Ninety Mile Beach can be the same. We see the photos of the big ones caught there but the average fish is quite small and you will want to release most of them. Fish with circle hooks and you won’t have any worries about catching and releasing small snapper. Try size 4/0 and 5/0. They will hold the biggies for you, as well as catch eating-size fish.
I don’t want to make it sound too easy but when using circle hooks, you don’t even need to strike your fish. Let them bite and when the line comes up tight against the sinker, the hook will be pulled into the corner of the jaw. After that, it is up to you to keep tension on the line. If you do, the hook will stay there ‘till you slide it on to the shore.
Now you have some ideas to work with, let’s talk about baits.
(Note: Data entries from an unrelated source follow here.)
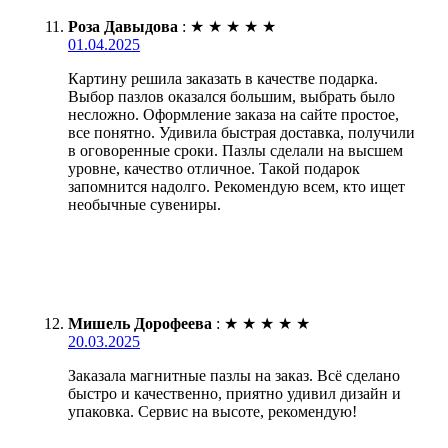
Роза Давыдова
:
★
★
★
★
★
01.04.2025
Картину решила заказать в качестве подарка.
Выбор пазлов оказался большим, выбрать было
несложно. Оформление заказа на сайте простое,
все понятно. Удивила быстрая доставка, получили
в оговоренные сроки. Пазлы сделали на высшем
уровне, качество отличное. Такой подарок
запомнится надолго. Рекомендую всем, кто ищет
необычные сувениры.
Мишель Дорофеева
:
★
★
★
★
★
20.03.2025
Заказала магнитные пазлы на заказ. Всё сделано
быстро и качественно, приятно удивил дизайн и
упаковка. Сервис на высоте, рекомендую!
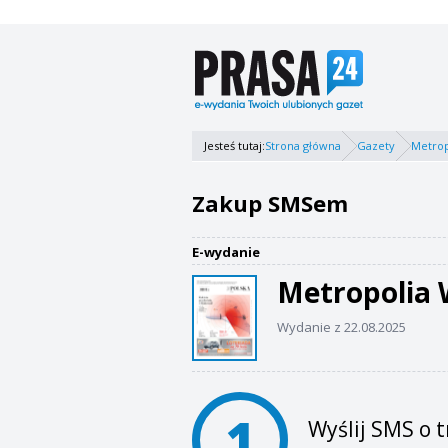
Jesteś tutaj:
Strona główna
Gazety
Metrop
Zakup SMSem
E-wydanie
Metropolia
Wydanie z 22.08.2025
1
Wyślij SMS o t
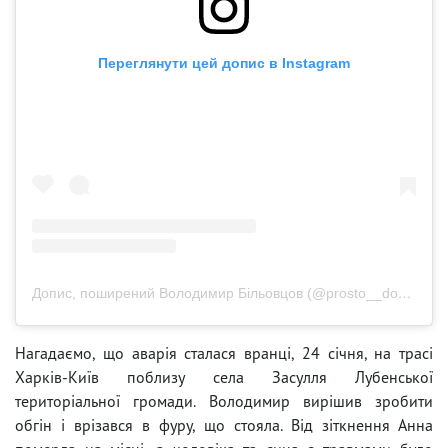
Переглянути цей допис в Instagram
Допис, поширений Володимир Більовцов (@prosto__dobryi)
Нагадаємо, що аварія сталася вранці, 24 січня, на трасі
Харків-Київ поблизу села Засулля Лубенської
територіальної громади. Володимир вирішив зробити
обгін і врізався в фуру, що стояла. Від зіткнення Анна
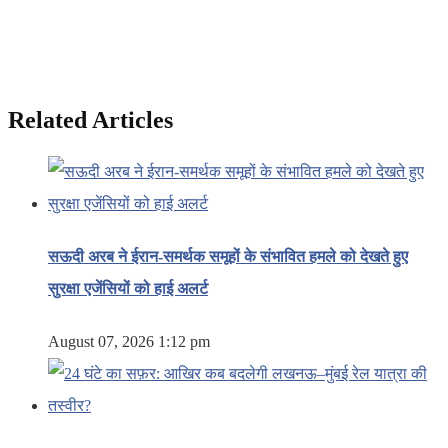
Related Articles
सऊदी अरब ने ईरान-समर्थक समूहों के संभावित हमले को देखते हुए
सुरक्षा एजेंसियों को हाई अलर्ट
August 07, 2026 1:12 pm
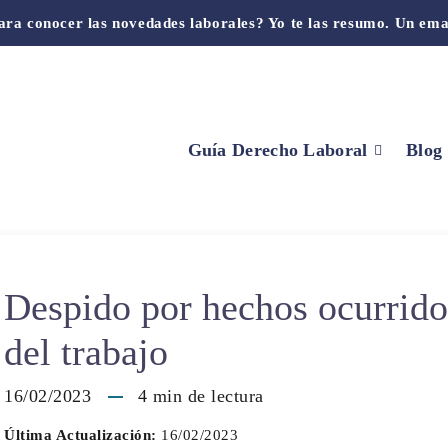
ara conocer las novedades laborales? Yo te las resumo. Un ema
Guía Derecho Laboral
Blog
Despido por hechos ocurrido
del trabajo
16/02/2023
4
min de lectura
Última Actualización:
16/02/2023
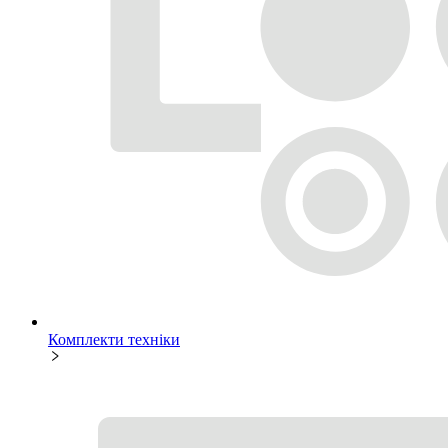
Комплекти техніки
The biggest misconception about baits is that you must have only the best, the freshest and something the snapper are used to eating. That’s wrong – it’s understandable advice, but wrong. Most of the snapper caught in Hawkes Bay for example, particularly off the beaches, are caught on cut squid baits. These snapper could live their whole lives without encountering a live squid.
The right bait for the right species. Spotted dogfish favour crabs and other molluscs.
Tuna is another popular bait. Fresh is best? Well not always. One successful Hawkes Bay surfcaster liked skipjack tuna as bait. If you found him fishing, it was not unusual to see him with his skipjack tuna cut into strips and hung out on a length of fishing line to mature in the sunshine. He caught his share of snapper when they were around. I have caught a moki on marinated and cooked mussels when I took the wrong bag out of the freezer early one morning. I wasn’t about to drive home again so used what I had.
When snapper are really on the bite and in good numbers (which means there is competition for the available food), they are likely to take anything – even a piece of carrot cut in the shape of a fish.
There are no hard-and-fast rules, but I have to say that fresh and fresh-frozen baits are my favourite. There are a few tricks to learn with baits and bait preparation.
Pilchards make one of the best baits but can be one of the worst to use. Hard frozen, they are likely to snap in half as you poke the hook through them. You need to have them off ice for a few minutes before tying them up. Yes, tying them up. Once your untethered bait hits the bottom, it’s like a dinner bell going off, and not just for the snapper you are after. There will be sea lice, crabs, worms, shrimps and small fish fighting over it in minutes. They will quickly strip your hook and the passing fish won’t be impressed. You need some bait elastic; not cotton, but stretchy elastic. Use it to hold the bait in place on the hook and keep it together till your snapper swims by.